The data: Begin

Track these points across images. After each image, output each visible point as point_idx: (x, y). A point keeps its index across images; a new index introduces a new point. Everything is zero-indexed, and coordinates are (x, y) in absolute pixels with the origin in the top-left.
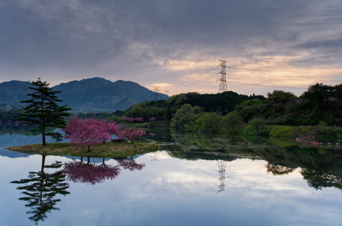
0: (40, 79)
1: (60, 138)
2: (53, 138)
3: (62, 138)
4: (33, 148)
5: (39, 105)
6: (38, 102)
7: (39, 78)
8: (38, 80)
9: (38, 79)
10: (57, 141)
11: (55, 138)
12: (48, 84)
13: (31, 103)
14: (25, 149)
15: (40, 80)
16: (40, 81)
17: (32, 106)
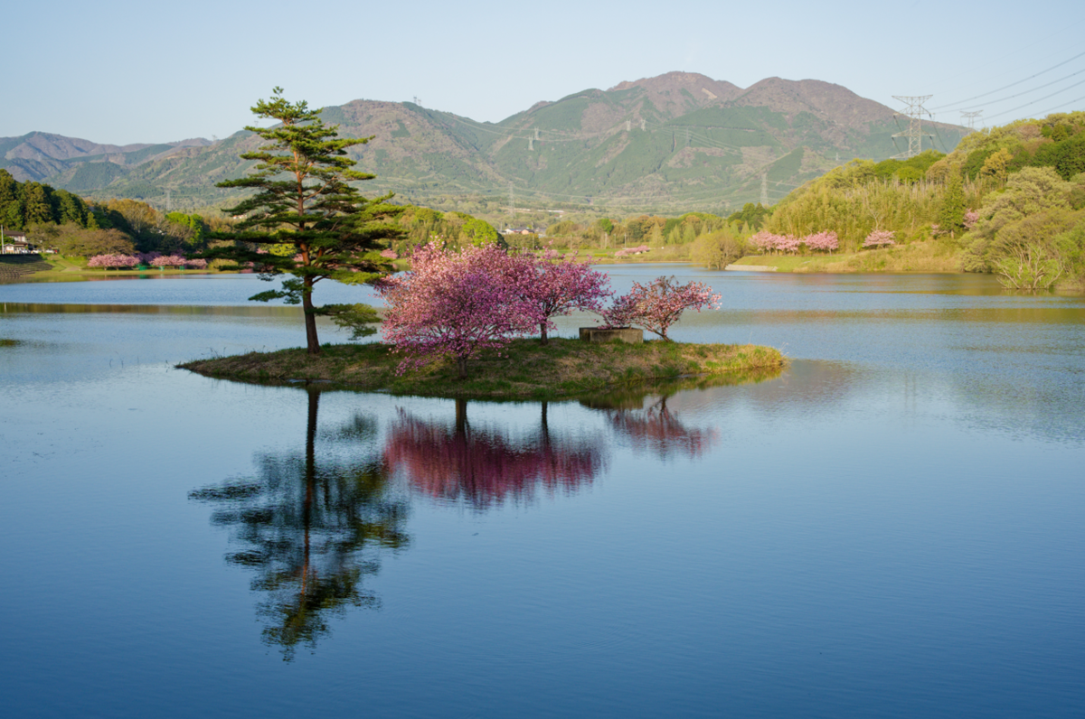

The data: End

* Work to complete:
Please repeat the data above line for line, leaving the pictures out of your answer.

* Solution to this exercise:
Track these points across images. After each image, output each visible point as point_idx: (x, y). A point keeps its index across images; a new index introduces a new point. Everything is zero-indexed, and coordinates are (x, y) in absolute pixels with the origin in the top-left.
0: (40, 79)
1: (60, 138)
2: (53, 138)
3: (62, 138)
4: (33, 148)
5: (39, 105)
6: (38, 102)
7: (39, 78)
8: (38, 80)
9: (38, 79)
10: (57, 141)
11: (55, 138)
12: (48, 84)
13: (31, 103)
14: (25, 149)
15: (40, 80)
16: (40, 81)
17: (32, 106)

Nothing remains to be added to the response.